Noted Canadian historian Harold Innis spoke of the long legacy of Canadians as the hewers of wood and drawers of water; dependent upon the staple economies. In the centuries after European settlement began it is remarkable how little that has changed. Despite industrialization and the development of the knowledge economy it still seems like Canada is a county built upon its natural resources.
In the last decade or so the strength of the Canadian economy has been built upon fossil fuels. The tar sands boom, the Hibernia fields off of Newfoundland and the growth in Saskatchewan are all tied to the opportunity tied to the high-cost energy market. As many of you may have noted the price of oil (and therefore gasoline) has declined lately. While consumers might cheer the relief on their pocket books it comes at a price.

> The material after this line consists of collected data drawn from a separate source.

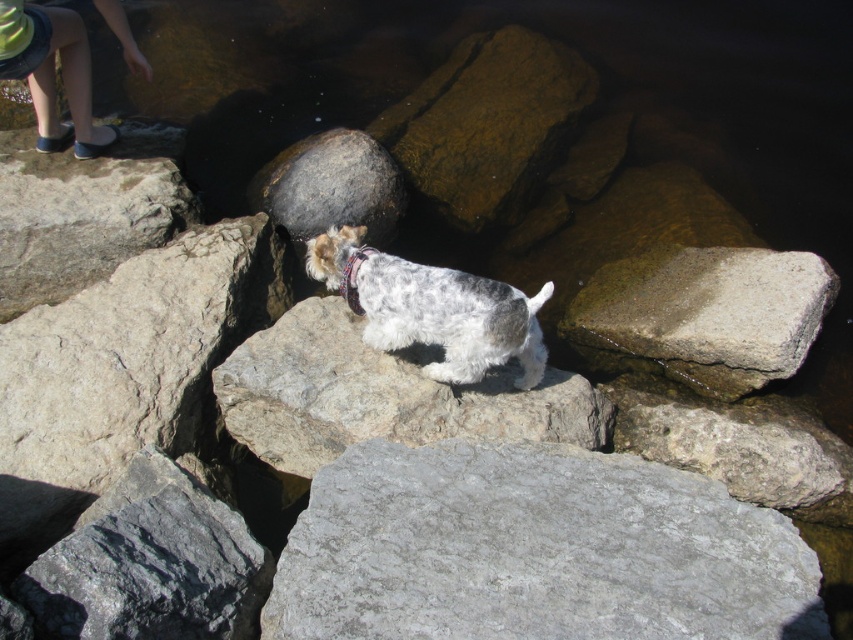
Can you confirm if gray rough rock at lower left is bigger than brown rough rock at center?

No.

Who is positioned more to the left, gray rough rock at lower left or brown rough rock at center?

gray rough rock at lower left is more to the left.

Does point (173, 595) come in front of point (467, 212)?

Yes.

This screenshot has width=853, height=640. Find the location of `gray rough rock at lower left`. gray rough rock at lower left is located at coordinates (149, 564).

Does point (65, 276) come closer to viewer compared to point (375, 164)?

That is True.

Does gray rough rock at upper left appear on the left side of dark gray stone boulder at center?

Indeed, gray rough rock at upper left is positioned on the left side of dark gray stone boulder at center.

What are the coordinates of `gray rough rock at upper left` in the screenshot? It's located at (84, 212).

Is gray rough rock at lower right further to the viewer compared to dark gray stone boulder at center?

No.

Does gray rough rock at lower right have a greater height compared to dark gray stone boulder at center?

No.

The height and width of the screenshot is (640, 853). Identify the location of gray rough rock at lower right. (740, 449).

What are the coordinates of `gray rough rock at lower right` in the screenshot? It's located at (740, 449).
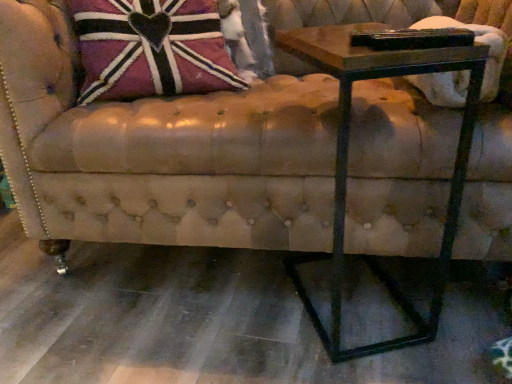
Locate an element on the screen. wooden table at right is located at coordinates (348, 149).

In order to click on wooden table at right in this screenshot , I will do `click(348, 149)`.

How different are the orientations of leather-like union jack pillow at upper left and wooden table at right in degrees?

leather-like union jack pillow at upper left and wooden table at right are facing 168 degrees away from each other.

Considering the relative sizes of leather-like union jack pillow at upper left and wooden table at right in the image provided, is leather-like union jack pillow at upper left wider than wooden table at right?

Incorrect, the width of leather-like union jack pillow at upper left does not surpass that of wooden table at right.

Can you confirm if leather-like union jack pillow at upper left is positioned to the left of wooden table at right?

Correct, you'll find leather-like union jack pillow at upper left to the left of wooden table at right.

The image size is (512, 384). Find the location of `throw pillow on the left of the wooden table at right`. throw pillow on the left of the wooden table at right is located at coordinates (160, 48).

Is leather couch at center located outside wooden table at right?

leather couch at center lies outside wooden table at right's area.

Which of these two, leather couch at center or wooden table at right, is wider?

With larger width is leather couch at center.

Is leather couch at center next to wooden table at right?

There is a gap between leather couch at center and wooden table at right.

From a real-world perspective, is wooden table at right beneath leather-like union jack pillow at upper left?

Yes, from a real-world perspective, wooden table at right is beneath leather-like union jack pillow at upper left.

Which is in front, point (443, 51) or point (208, 56)?

The point (443, 51) is closer.

Is wooden table at right bigger or smaller than leather-like union jack pillow at upper left?

In the image, wooden table at right appears to be larger than leather-like union jack pillow at upper left.

Are wooden table at right and leather couch at center far apart?

No, wooden table at right is in close proximity to leather couch at center.

Which object is further away from the camera, wooden table at right or leather couch at center?

leather couch at center is behind.

Is point (339, 297) farther from viewer compared to point (175, 234)?

That is True.

Based on the photo, which of these two, leather-like union jack pillow at upper left or leather couch at center, stands shorter?

leather-like union jack pillow at upper left.

Considering the positions of objects leather-like union jack pillow at upper left and leather couch at center in the image provided, who is in front, leather-like union jack pillow at upper left or leather couch at center?

leather couch at center is more forward.

From the image's perspective, which one is positioned lower, leather-like union jack pillow at upper left or leather couch at center?

leather couch at center appears lower in the image.

At what (x,y) coordinates should I click in order to perform the action: click on studio couch lying in front of the leather-like union jack pillow at upper left. Please return your answer as a coordinate pair (x, y). Image resolution: width=512 pixels, height=384 pixels. Looking at the image, I should click on (161, 152).

In order to click on throw pillow located behind the leather couch at center in this screenshot , I will do `click(160, 48)`.

Is point (307, 220) positioned in front of point (121, 65)?

Yes, it is in front of point (121, 65).

From their relative heights in the image, would you say leather couch at center is taller or shorter than leather-like union jack pillow at upper left?

leather couch at center is taller than leather-like union jack pillow at upper left.

Can you confirm if leather couch at center is bigger than leather-like union jack pillow at upper left?

Indeed, leather couch at center has a larger size compared to leather-like union jack pillow at upper left.

Find the location of a particular element. throw pillow above the wooden table at right (from the image's perspective) is located at coordinates (160, 48).

The height and width of the screenshot is (384, 512). Identify the location of studio couch that appears on the left of wooden table at right. (x=161, y=152).

Based on their spatial positions, is wooden table at right or leather-like union jack pillow at upper left further from leather couch at center?

The object further to leather couch at center is leather-like union jack pillow at upper left.

Which object lies further to the anchor point wooden table at right, leather couch at center or leather-like union jack pillow at upper left?

Based on the image, leather-like union jack pillow at upper left appears to be further to wooden table at right.

Based on their spatial positions, is leather-like union jack pillow at upper left or wooden table at right further from leather couch at center?

leather-like union jack pillow at upper left.

Estimate the real-world distances between objects in this image. Which object is closer to wooden table at right, leather-like union jack pillow at upper left or leather couch at center?

The object closer to wooden table at right is leather couch at center.

From the picture: Estimate the real-world distances between objects in this image. Which object is closer to leather-like union jack pillow at upper left, wooden table at right or leather couch at center?

leather couch at center is positioned closer to the anchor leather-like union jack pillow at upper left.

Which object lies nearer to the anchor point leather-like union jack pillow at upper left, leather couch at center or wooden table at right?

Based on the image, leather couch at center appears to be nearer to leather-like union jack pillow at upper left.

Image resolution: width=512 pixels, height=384 pixels. I want to click on studio couch between leather-like union jack pillow at upper left and wooden table at right, so click(161, 152).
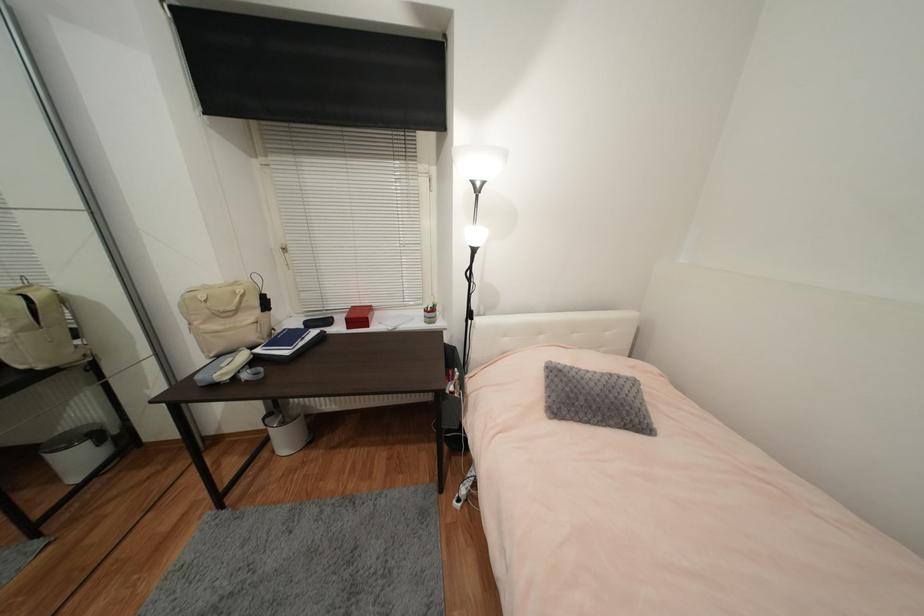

Several Canadian provinces are dependent upon the energy economy, especially their governments who use it as a major source of revenue. Royalties from resource extraction will be down and there have been reports of the multi-billion dollar shortfall Alberta is expecting. Here in the Northwest Territories it means there will be a decline in development given the high costs and lower price.
It is important to note that the world’s energy economy has adapted to the $80+/barrel economy. While Canada will struggle the impact on other countries could be dramatic and dangerous. Discovery’s Test Tube channel recently discussed the impact here:
In developing and fragile economies unrest and instability is entirely possible.

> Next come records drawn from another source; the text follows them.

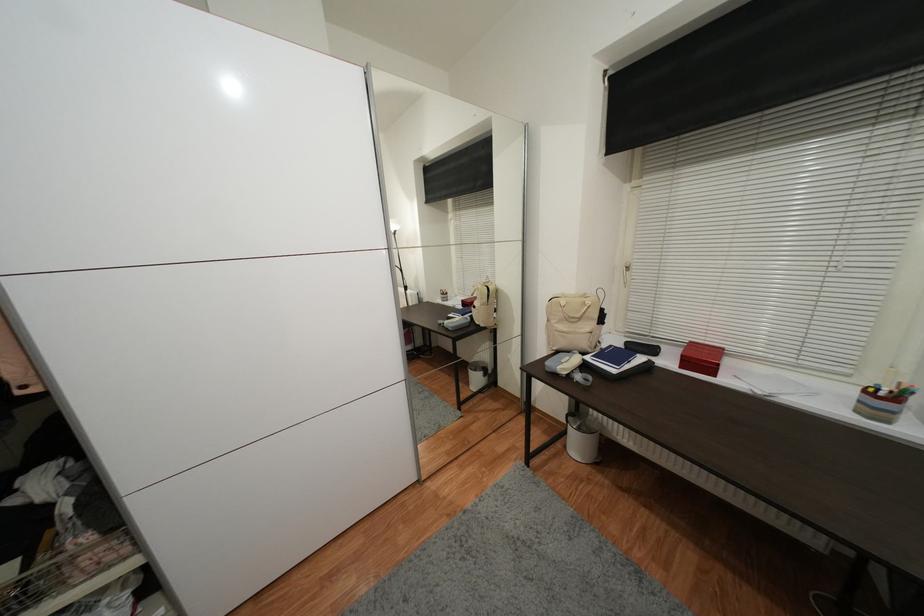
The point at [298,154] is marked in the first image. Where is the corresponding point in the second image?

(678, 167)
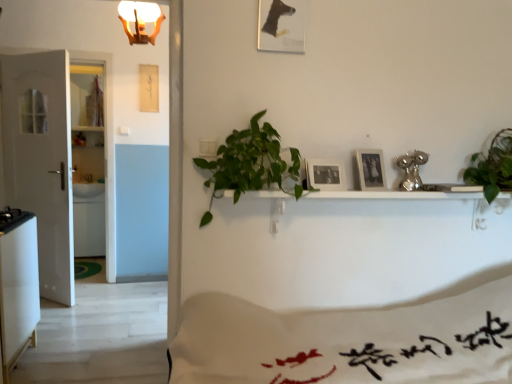
Locate an element on the screen. The height and width of the screenshot is (384, 512). free location to the right of white glossy refrigerator at lower left is located at coordinates (71, 362).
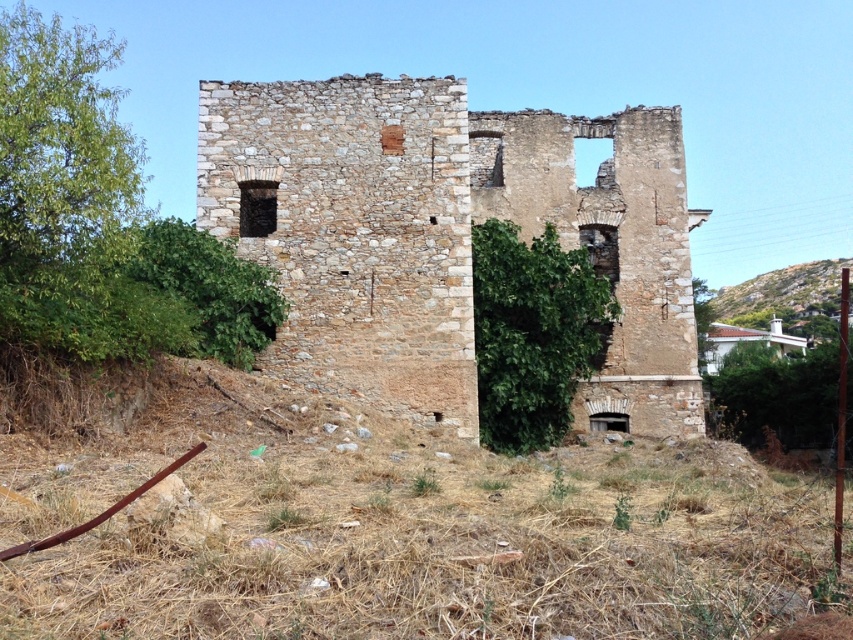
From the picture: You are a hiker who wants to take a shortcut through the rustic stone ruins at center and the green leafy bush at center. Which one should you avoid stepping on to prevent damaging the environment?

You should avoid stepping on the green leafy bush at center because it is a living plant, while the rustic stone ruins at center are nonliving structures.

You are standing in the middle of a rural area and see the image. There is a point marked at coordinates (445, 236). According to the scene description, what does this point most likely represent?

The point at (445, 236) most likely represents the rustic stone ruins at center as described in the scene.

From my brief research it seems that increased production in the Middle East and North Africa and declining demand in Europe and Asia the price for oil has tipped lower. Canadian oil is generally expensive and cannot compete well below $70/barrel.
Despite critics of Canada’s petro-economy the simple fact is that it forms the current backbone. As wise and necessary as it is to move on and diversity our economy we’re not there yet and nothing competes with its profitability. The interesting this is that this price dive has shown how big a part of our economy the fossil fuel industry is. Its decline has caused sharp dives in the Toronto Stock Exchange.

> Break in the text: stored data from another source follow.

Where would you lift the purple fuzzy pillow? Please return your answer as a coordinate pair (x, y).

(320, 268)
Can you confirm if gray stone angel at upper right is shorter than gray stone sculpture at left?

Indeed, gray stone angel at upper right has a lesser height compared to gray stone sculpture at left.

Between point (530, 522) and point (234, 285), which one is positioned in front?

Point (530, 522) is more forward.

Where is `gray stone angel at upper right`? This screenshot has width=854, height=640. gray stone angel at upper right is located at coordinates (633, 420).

A strange part of this is that it reveals we have more in common with other petro-nations than we might like. As a result I hope it proves to government officials the need to move away from the boom and bust oil economy and find something more sustainable for the nation’s economy. Relying on the golden goose is marvelous as long as it’s fat, happy and laying eggs, but we cannot control when it will ultimately stop, and it will inevitably stop.